TYM'PANUM (τύμπανον, κύκλωμα βυρσότον). A tambourine; consisting of a wooden hoop, covered on one side with hide, like a sieve (Isidor. Orig. iii. 21. 10. Eur. Bacch. 124.), and set round with small bells or jingles, like the annexed example (Tympanum/1.1), from an engraved gem. It was sounded by beating with the hand (Ov. Fast. iv. 324. Lucret. ii. 618. Catull. 64. 261. wood-cut s. TYMPANISTRIA), or running the forefinger round the edge (Suet. Aug. 61., wood-cut s. TYMPANISTA), and sometimes also with a stick as is stated by Isidorus (l. c.), and may be inferred from the joke of Phaedrus (iii. 20.) respecting the poor ass who suffered as much cudgelling after death as during life, because his skin was used to cover a tympanum. This instrument is distinguished from the larger and more ponderous kettle-drum by the epithet leve (Catull. 63. 6.) or inane (Ov. Met. iii. 533.); and it is clear, from its frequent occurrence in works of art representing the ceremonials of Bacchus and Cybele, that it, and not the drum, is intended when the term is used with reference to the worship of those deities.

2. The same word is supposed to have likewise designated an instrument like our kettle-drum, with one flat surface of skin strained over a metal basing, because a pearl, with one surface flat and the other round, was designated by a diminutive form of the same word, tympanium; and Apollodorus (Bibl. i. 9. 7.) describes a contrivance employed by Salmoneus to produce a loud noise, like thunder, which closely resembles the kettle-drum, being formed by a copper kettle (lebes), with a skin strained over its rims. If such a notion be correct, it is probably this instrument which Justin intends to particularize (xli. 2.), as employed by the Parthians to give the signal of battle; for they also employed the long drum (symphonia) upon similar occasions.

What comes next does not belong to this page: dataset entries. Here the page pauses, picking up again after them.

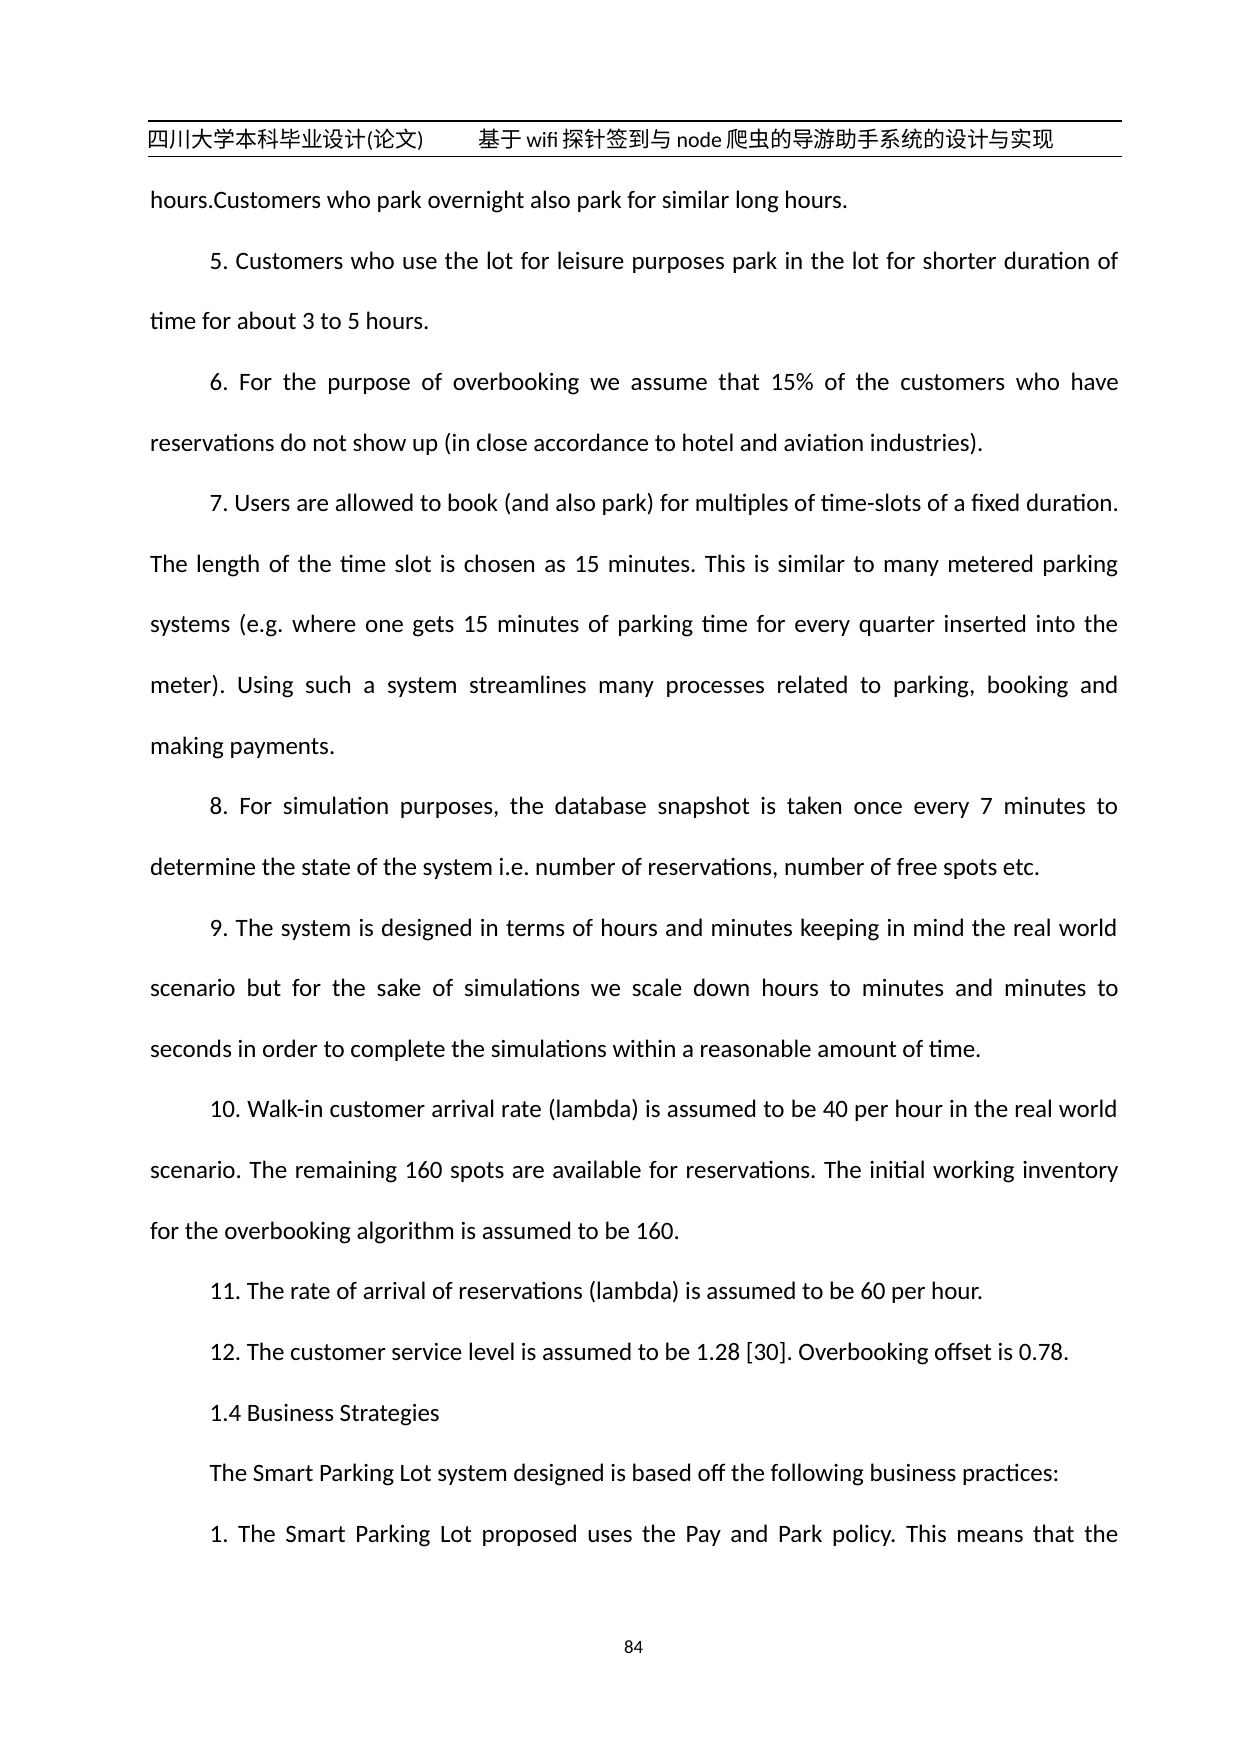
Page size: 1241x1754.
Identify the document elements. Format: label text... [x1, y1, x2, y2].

text 10. Walk-in customer arrival rate (lambda) is assumed to be 40 per hour in the real world scenario. The remaining 160 spots are available for reservations. The initial working inventory for the overbooking algorithm is assumed to be 160. [150, 1078, 1120, 1260]
text 7. Users are allowed to book (and also park) for multiples of time-slots of a fixed duration. The length of the time slot is chosen as 15 minutes. This is similar to many metered parking systems (e.g. where one gets 15 minutes of parking time for every quarter inserted into the meter). Using such a system streamlines many processes related to parking, booking and making payments. [150, 472, 1120, 775]
text 12. The customer service level is assumed to be 1.28 [30]. Overbooking offset is 0.78. [150, 1321, 1120, 1382]
text 11. The rate of arrival of reservations (lambda) is assumed to be 60 per hour. [150, 1260, 1120, 1321]
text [150, 169, 1120, 230]
text 1.4 Business Strategies [150, 1382, 1120, 1442]
text 9. The system is designed in terms of hours and minutes keeping in mind the real world scenario but for the sake of simulations we scale down hours to minutes and minutes to seconds in order to complete the simulations within a reasonable amount of time. [150, 897, 1120, 1078]
text 6. For the purpose of overbooking we assume that 15% of the customers who have reservations do not show up (in close accordance to hotel and aviation industries). [150, 351, 1120, 472]
text 8. For simulation purposes, the database snapshot is taken once every 7 minutes to determine the state of the system i.e. number of reservations, number of free spots etc. [150, 775, 1120, 897]
text The Smart Parking Lot system designed is based off the following business practices: [150, 1442, 1120, 1503]
text 5. Customers who use the lot for leisure purposes park in the lot for shorter duration of time for about 3 to 5 hours. [150, 230, 1120, 351]
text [150, 1503, 1120, 1563]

Plaut. Crass. 23.

3. A wheel made of solid wood without spokes (radii), such as was used for wagons (plaustra), as exhibited by the annexed example (Tympanum/3.1), from a Roman bas-relief. Virg. Georg. ii. 444.

4. Tympanum dentatum. A wheel of the same description, with teeth or cogs round its edges. Vitruv. x. 5.

5. A tread-wheel for raising heavy weights, worked by human labour. (Lucret. iv. 907.) The illustration (Tympanum/5.1) is from a marble preserved at Capua, with an inscription commemorating the building or repairing the theatre of the ancient city. It represents the method adopted by the Roman architects for raising a column. The head of the shaft is encased in ropes, which pass through a block suspended from the top of a triangle or shears (vara, Vitruv. x. 13. 2.), like those employed for masting, and raise the pillar by working round the wheel as its revolution is forced on by the weight of the men upon it. The capital is placed on the ground ready to be put on its place when the column has been erected. The execution is rough and imperfect in details, and the wheel is a radiated one (rota), instead of a solid tympanum, which may have been intentionally designed by the artists, in order to exhibit the men at work; but the relic is valuable, as it explains an operation in ancient mechanics which has been regarded as extremely difficult to understand; — how the enormous columns of one solid block of marble could be raised, when they were placed at close intervals, often not more than 2½ diameters apart, as in the portico of the Pantheon, for instance, where the contiguity to each other does not seem to afford space for the requisite machinery.

6. A solid tread-wheel for raising water from ponds or stagnant pools, where there is no current to move the wheel. Several of these contrivances are described by Vitruvius x. 4. The simplest resembled the plan of the common water-wheel, described and illustrated s. ROTA, 4., except that the wheel itself was solid, and the motive power given by the tread of men, instead of the action of a current. Another contrivance of a more complicated character consisted of a wheel furnished with a certain number of apertures (aperturae), instead of buckets or scoops (modioli, haustra), on the circumference of the drum, through which the water entered, as the wheel was worked round by the labourers upon it, and fell upon boards (tabulae), radiating in the interior of the wheel from its circumference to the centre of the axle. This was formed out of a hollow cylinder, and had likewise a number of cavities (columbaria) in its circumference, through which the water penetrated the cylinder, and was thence discharged from its extremity into the receiving trough (labrum ligneum) and the channel (canalis) which conducted it through the land. Lastly, when the water to be raised was situated at a great depth from the surface where the tympanum was placed, a double chain, furnished with buckets, like our chain pumps, was attached to the axle, so that one set were let down and the other drawn up by the revolutions of the machine, each bucket, as it turned over the centre, emptying itself into a receiver constructed for the purpose.

7. A flat and naked triangular face, marked A in the annexed example (Tympanum/7.1), included within the converging and horizontal cornices which terminate the gable end of a building (Vitruv. iii. 5. 12. and 13.); so termed from its resemblance to the skin strained over a tambourine or a drum-head.

8. The panel of a door (Vitruv. iv. 6. 4. and 5.); so termed from a similar resemblance to the last mentioned. See JANUA.

9. A large flat salver, or plate with raised margins, like a tambourine. Plin. H. N. xxxiii. 52.